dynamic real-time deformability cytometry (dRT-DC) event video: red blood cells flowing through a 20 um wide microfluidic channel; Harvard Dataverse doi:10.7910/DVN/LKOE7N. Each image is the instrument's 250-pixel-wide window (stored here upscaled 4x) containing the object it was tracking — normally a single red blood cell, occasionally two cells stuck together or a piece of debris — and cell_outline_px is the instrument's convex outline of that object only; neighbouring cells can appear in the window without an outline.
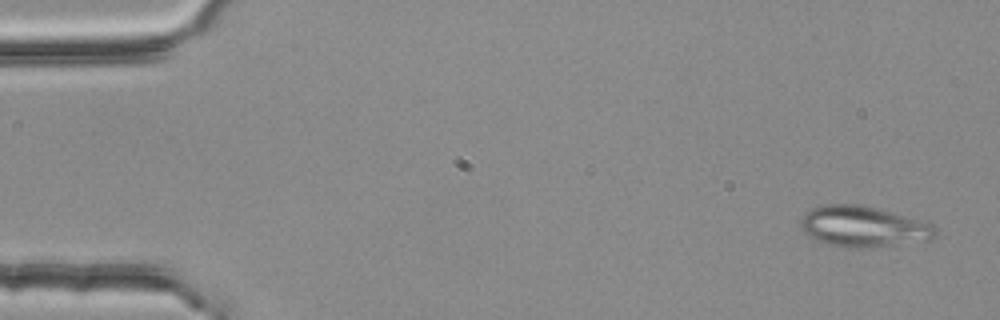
{"species": "common noctule bat (a hibernating species)", "species_latin": "Nyctalus noctula", "temperature_condition": "room temperature", "stored_images_in_passage": 3, "camera_frame_rate_fps": 3000, "um_per_image_px": 0.085, "animal": {"sex": "female", "body_mass_g": 25.1}, "frame": {"image": 1, "passage_image": 1, "time_ms": 0.0, "image_size_px": [1000, 320], "cell_outline_px": [[936, 236], [932, 240], [868, 248], [856, 248], [828, 244], [816, 240], [804, 232], [800, 228], [800, 220], [812, 208], [820, 204], [860, 204], [876, 208], [932, 224], [936, 228]], "centroid_in_image_um": [73.37, 19.26], "position_along_channel_um": 11.6, "area_um2": 31.91}}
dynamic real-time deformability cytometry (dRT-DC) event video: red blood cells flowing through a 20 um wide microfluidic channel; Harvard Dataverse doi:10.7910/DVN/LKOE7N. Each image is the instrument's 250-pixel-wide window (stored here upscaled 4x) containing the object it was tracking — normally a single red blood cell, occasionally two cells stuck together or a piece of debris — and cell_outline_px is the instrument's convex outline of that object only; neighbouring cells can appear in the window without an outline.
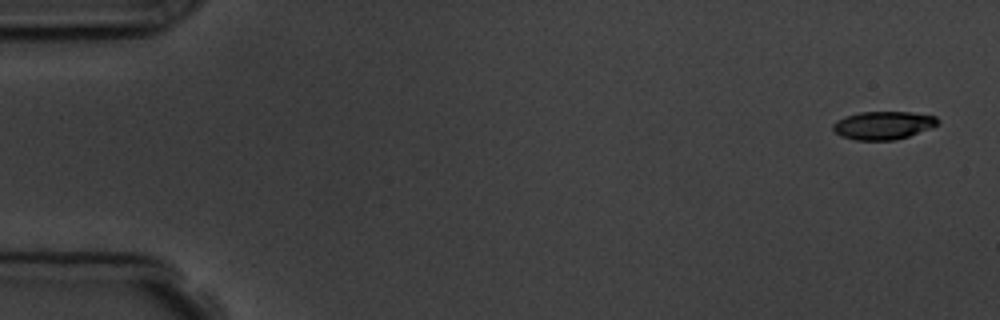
{"species": "common noctule bat (a hibernating species)", "species_latin": "Nyctalus noctula", "temperature_condition": "room temperature", "stored_images_in_passage": 5, "camera_frame_rate_fps": 3000, "um_per_image_px": 0.085, "animal": {"sex": "male", "body_mass_g": 19.5, "forearm_length_mm": 54.6}, "frame": {"image": 1, "passage_image": 1, "time_ms": 0.0, "image_size_px": [1000, 320], "cell_outline_px": [[940, 124], [932, 128], [896, 140], [856, 140], [840, 136], [832, 128], [832, 124], [836, 120], [844, 116], [860, 112], [912, 112], [936, 116], [940, 120]], "centroid_in_image_um": [75.09, 10.65], "position_along_channel_um": 9.9, "area_um2": 17.4}}
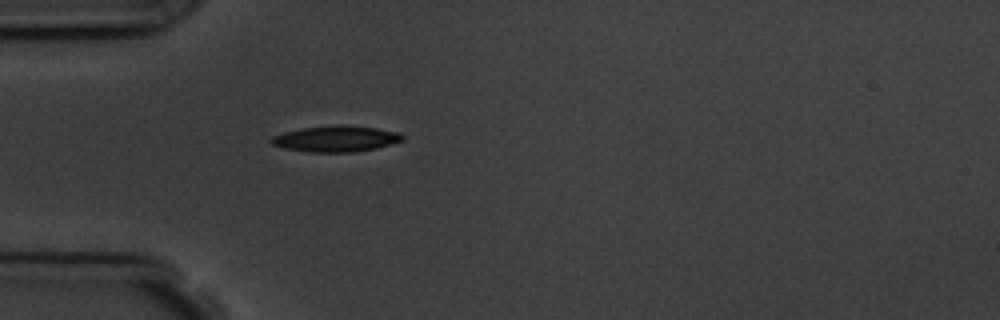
{"frame": {"image": 2, "passage_image": 5, "time_ms": 4.667, "image_size_px": [1000, 320], "cell_outline_px": [[404, 140], [376, 148], [352, 152], [312, 152], [284, 148], [272, 144], [268, 140], [272, 136], [284, 132], [304, 128], [340, 124], [376, 128], [400, 132], [404, 136]], "centroid_in_image_um": [28.56, 11.79], "position_along_channel_um": 56.4, "area_um2": 19.83}}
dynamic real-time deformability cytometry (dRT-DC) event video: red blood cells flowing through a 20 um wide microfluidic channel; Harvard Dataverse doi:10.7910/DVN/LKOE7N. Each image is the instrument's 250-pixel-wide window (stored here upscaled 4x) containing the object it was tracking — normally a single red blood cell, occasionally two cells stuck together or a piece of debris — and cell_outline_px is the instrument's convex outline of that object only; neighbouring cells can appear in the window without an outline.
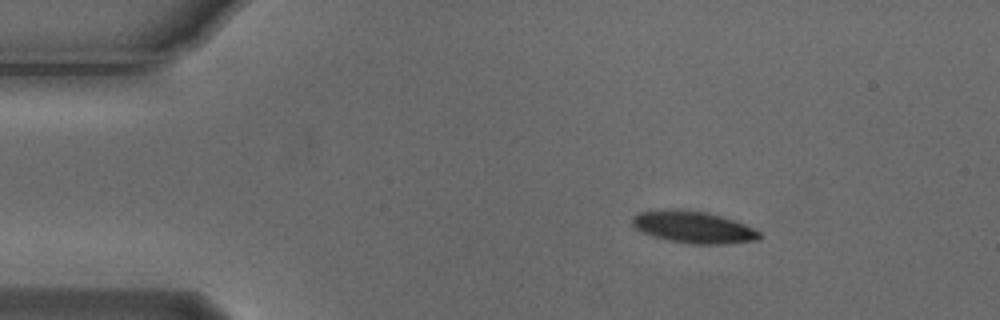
{"species": "Egyptian fruit bat (a non-hibernating species)", "species_latin": "Rousettus aegyptiacus", "temperature_condition": "cold", "stored_images_in_passage": 3, "camera_frame_rate_fps": 3000, "um_per_image_px": 0.085, "animal": {"sex": "male"}, "frame": {"image": 1, "passage_image": 1, "time_ms": 0.0, "image_size_px": [1000, 320], "cell_outline_px": [[764, 236], [760, 240], [720, 244], [692, 244], [668, 240], [652, 236], [640, 232], [632, 224], [632, 216], [640, 212], [672, 208], [708, 212], [744, 224], [760, 232]], "centroid_in_image_um": [58.92, 19.31], "position_along_channel_um": 26.1, "area_um2": 23.76}}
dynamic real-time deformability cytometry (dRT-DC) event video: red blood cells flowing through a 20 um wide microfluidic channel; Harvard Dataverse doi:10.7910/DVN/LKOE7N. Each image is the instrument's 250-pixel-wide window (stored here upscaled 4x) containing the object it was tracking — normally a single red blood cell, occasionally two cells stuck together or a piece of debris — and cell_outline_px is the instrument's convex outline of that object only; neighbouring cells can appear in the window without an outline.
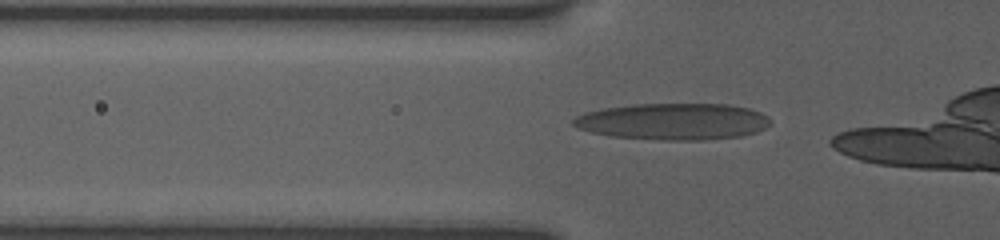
{"species": "human", "species_latin": "Homo sapiens", "temperature_condition": "room temperature", "stored_images_in_passage": 9, "camera_frame_rate_fps": 3000, "um_per_image_px": 0.085, "donor": {"sex": "female"}, "frame": {"image": 1, "passage_image": 3, "time_ms": 0.667, "image_size_px": [1000, 240], "cell_outline_px": [[772, 124], [756, 132], [740, 136], [704, 140], [664, 140], [612, 136], [592, 132], [576, 128], [572, 124], [572, 120], [576, 116], [584, 112], [600, 108], [632, 104], [728, 104], [748, 108], [760, 112], [768, 116], [772, 120]], "centroid_in_image_um": [57.21, 10.32], "position_along_channel_um": 68.6, "area_um2": 42.31}}
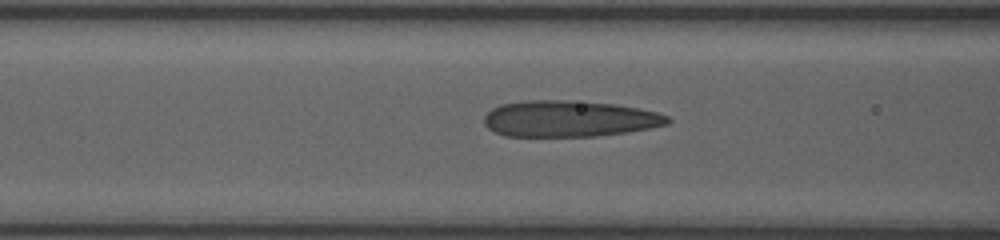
{"frame": {"image": 2, "passage_image": 7, "time_ms": 2.0, "image_size_px": [1000, 240], "cell_outline_px": [[672, 120], [668, 124], [628, 132], [596, 136], [504, 136], [488, 128], [484, 124], [484, 116], [492, 108], [500, 104], [528, 100], [572, 100], [616, 104], [656, 112], [668, 116]], "centroid_in_image_um": [48.37, 10.09], "position_along_channel_um": 118.2, "area_um2": 38.84}}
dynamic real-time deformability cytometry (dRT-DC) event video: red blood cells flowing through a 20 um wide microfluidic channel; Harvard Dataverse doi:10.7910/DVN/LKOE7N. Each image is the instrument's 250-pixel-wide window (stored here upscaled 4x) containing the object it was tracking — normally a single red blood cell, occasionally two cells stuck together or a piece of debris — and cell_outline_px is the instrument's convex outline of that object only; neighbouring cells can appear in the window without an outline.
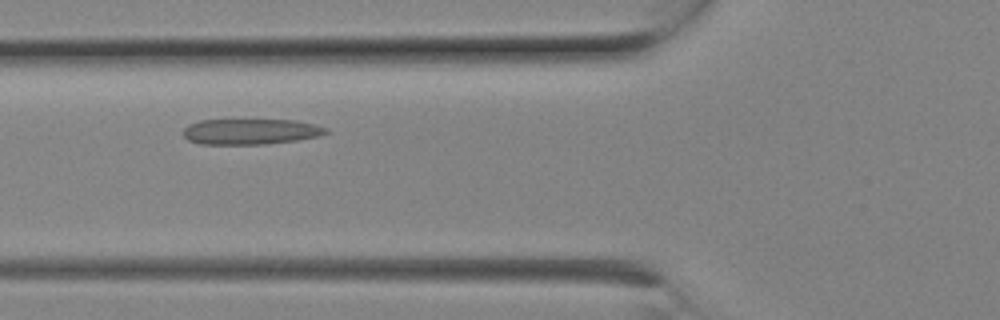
{"species": "Egyptian fruit bat (a non-hibernating species)", "species_latin": "Rousettus aegyptiacus", "temperature_condition": "room temperature", "stored_images_in_passage": 6, "camera_frame_rate_fps": 3000, "um_per_image_px": 0.085, "animal": {"sex": "female"}, "frame": {"image": 1, "passage_image": 5, "time_ms": 1.333, "image_size_px": [1000, 320], "cell_outline_px": [[328, 132], [320, 136], [296, 140], [268, 144], [200, 144], [188, 140], [184, 136], [184, 128], [188, 124], [200, 120], [296, 120], [328, 128]], "centroid_in_image_um": [21.29, 11.18], "position_along_channel_um": 104.5, "area_um2": 21.33}}
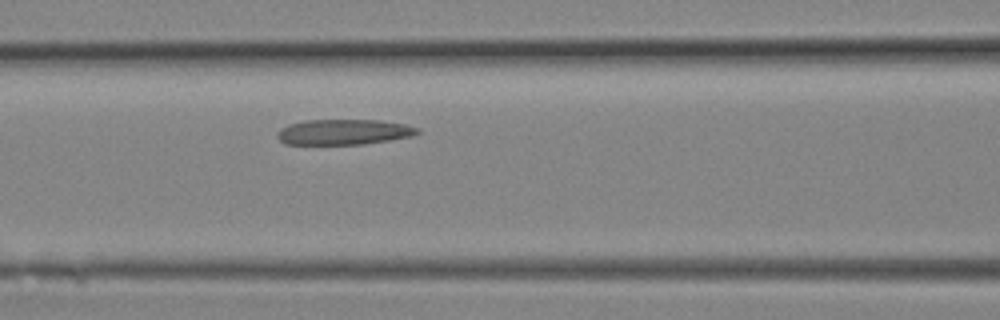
{"frame": {"image": 2, "passage_image": 6, "time_ms": 1.667, "image_size_px": [1000, 320], "cell_outline_px": [[420, 132], [412, 136], [364, 144], [284, 144], [276, 136], [276, 132], [280, 128], [288, 124], [304, 120], [380, 120], [404, 124], [420, 128]], "centroid_in_image_um": [29.19, 11.21], "position_along_channel_um": 137.4, "area_um2": 20.87}}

Task prompt: Except for the pictures, copy every line of the records above exactly.

Solution for this exercise:
dynamic real-time deformability cytometry (dRT-DC) event video: red blood cells flowing through a 20 um wide microfluidic channel; Harvard Dataverse doi:10.7910/DVN/LKOE7N. Each image is the instrument's 250-pixel-wide window (stored here upscaled 4x) containing the object it was tracking — normally a single red blood cell, occasionally two cells stuck together or a piece of debris — and cell_outline_px is the instrument's convex outline of that object only; neighbouring cells can appear in the window without an outline.
{"species": "common noctule bat (a hibernating species)", "species_latin": "Nyctalus noctula", "temperature_condition": "room temperature", "stored_images_in_passage": 3, "camera_frame_rate_fps": 3000, "um_per_image_px": 0.085, "animal": {"sex": "female", "body_mass_g": 25.1}, "frame": {"image": 1, "passage_image": 1, "time_ms": 0.0, "image_size_px": [1000, 320], "cell_outline_px": [[936, 236], [932, 240], [868, 248], [856, 248], [828, 244], [816, 240], [804, 232], [800, 228], [800, 220], [812, 208], [820, 204], [860, 204], [876, 208], [932, 224], [936, 228]], "centroid_in_image_um": [73.37, 19.26], "position_along_channel_um": 11.6, "area_um2": 31.91}}
dynamic real-time deformability cytometry (dRT-DC) event video: red blood cells flowing through a 20 um wide microfluidic channel; Harvard Dataverse doi:10.7910/DVN/LKOE7N. Each image is the instrument's 250-pixel-wide window (stored here upscaled 4x) containing the object it was tracking — normally a single red blood cell, occasionally two cells stuck together or a piece of debris — and cell_outline_px is the instrument's convex outline of that object only; neighbouring cells can appear in the window without an outline.
{"species": "common noctule bat (a hibernating species)", "species_latin": "Nyctalus noctula", "temperature_condition": "room temperature", "stored_images_in_passage": 5, "camera_frame_rate_fps": 3000, "um_per_image_px": 0.085, "animal": {"sex": "male", "body_mass_g": 19.5, "forearm_length_mm": 54.6}, "frame": {"image": 1, "passage_image": 1, "time_ms": 0.0, "image_size_px": [1000, 320], "cell_outline_px": [[940, 124], [932, 128], [896, 140], [856, 140], [840, 136], [832, 128], [832, 124], [836, 120], [844, 116], [860, 112], [912, 112], [936, 116], [940, 120]], "centroid_in_image_um": [75.09, 10.65], "position_along_channel_um": 9.9, "area_um2": 17.4}}
{"frame": {"image": 2, "passage_image": 5, "time_ms": 4.667, "image_size_px": [1000, 320], "cell_outline_px": [[404, 140], [376, 148], [352, 152], [312, 152], [284, 148], [272, 144], [268, 140], [272, 136], [284, 132], [304, 128], [340, 124], [376, 128], [400, 132], [404, 136]], "centroid_in_image_um": [28.56, 11.79], "position_along_channel_um": 56.4, "area_um2": 19.83}}
dynamic real-time deformability cytometry (dRT-DC) event video: red blood cells flowing through a 20 um wide microfluidic channel; Harvard Dataverse doi:10.7910/DVN/LKOE7N. Each image is the instrument's 250-pixel-wide window (stored here upscaled 4x) containing the object it was tracking — normally a single red blood cell, occasionally two cells stuck together or a piece of debris — and cell_outline_px is the instrument's convex outline of that object only; neighbouring cells can appear in the window without an outline.
{"species": "Egyptian fruit bat (a non-hibernating species)", "species_latin": "Rousettus aegyptiacus", "temperature_condition": "cold", "stored_images_in_passage": 3, "camera_frame_rate_fps": 3000, "um_per_image_px": 0.085, "animal": {"sex": "male"}, "frame": {"image": 1, "passage_image": 1, "time_ms": 0.0, "image_size_px": [1000, 320], "cell_outline_px": [[764, 236], [760, 240], [720, 244], [692, 244], [668, 240], [652, 236], [640, 232], [632, 224], [632, 216], [640, 212], [672, 208], [708, 212], [744, 224], [760, 232]], "centroid_in_image_um": [58.92, 19.31], "position_along_channel_um": 26.1, "area_um2": 23.76}}
dynamic real-time deformability cytometry (dRT-DC) event video: red blood cells flowing through a 20 um wide microfluidic channel; Harvard Dataverse doi:10.7910/DVN/LKOE7N. Each image is the instrument's 250-pixel-wide window (stored here upscaled 4x) containing the object it was tracking — normally a single red blood cell, occasionally two cells stuck together or a piece of debris — and cell_outline_px is the instrument's convex outline of that object only; neighbouring cells can appear in the window without an outline.
{"species": "human", "species_latin": "Homo sapiens", "temperature_condition": "room temperature", "stored_images_in_passage": 9, "camera_frame_rate_fps": 3000, "um_per_image_px": 0.085, "donor": {"sex": "female"}, "frame": {"image": 1, "passage_image": 3, "time_ms": 0.667, "image_size_px": [1000, 240], "cell_outline_px": [[772, 124], [756, 132], [740, 136], [704, 140], [664, 140], [612, 136], [592, 132], [576, 128], [572, 124], [572, 120], [576, 116], [584, 112], [600, 108], [632, 104], [728, 104], [748, 108], [760, 112], [768, 116], [772, 120]], "centroid_in_image_um": [57.21, 10.32], "position_along_channel_um": 68.6, "area_um2": 42.31}}
{"frame": {"image": 2, "passage_image": 7, "time_ms": 2.0, "image_size_px": [1000, 240], "cell_outline_px": [[672, 120], [668, 124], [628, 132], [596, 136], [504, 136], [488, 128], [484, 124], [484, 116], [492, 108], [500, 104], [528, 100], [572, 100], [616, 104], [656, 112], [668, 116]], "centroid_in_image_um": [48.37, 10.09], "position_along_channel_um": 118.2, "area_um2": 38.84}}
dynamic real-time deformability cytometry (dRT-DC) event video: red blood cells flowing through a 20 um wide microfluidic channel; Harvard Dataverse doi:10.7910/DVN/LKOE7N. Each image is the instrument's 250-pixel-wide window (stored here upscaled 4x) containing the object it was tracking — normally a single red blood cell, occasionally two cells stuck together or a piece of debris — and cell_outline_px is the instrument's convex outline of that object only; neighbouring cells can appear in the window without an outline.
{"species": "Egyptian fruit bat (a non-hibernating species)", "species_latin": "Rousettus aegyptiacus", "temperature_condition": "room temperature", "stored_images_in_passage": 6, "camera_frame_rate_fps": 3000, "um_per_image_px": 0.085, "animal": {"sex": "female"}, "frame": {"image": 1, "passage_image": 5, "time_ms": 1.333, "image_size_px": [1000, 320], "cell_outline_px": [[328, 132], [320, 136], [296, 140], [268, 144], [200, 144], [188, 140], [184, 136], [184, 128], [188, 124], [200, 120], [296, 120], [328, 128]], "centroid_in_image_um": [21.29, 11.18], "position_along_channel_um": 104.5, "area_um2": 21.33}}
{"frame": {"image": 2, "passage_image": 6, "time_ms": 1.667, "image_size_px": [1000, 320], "cell_outline_px": [[420, 132], [412, 136], [364, 144], [284, 144], [276, 136], [276, 132], [280, 128], [288, 124], [304, 120], [380, 120], [404, 124], [420, 128]], "centroid_in_image_um": [29.19, 11.21], "position_along_channel_um": 137.4, "area_um2": 20.87}}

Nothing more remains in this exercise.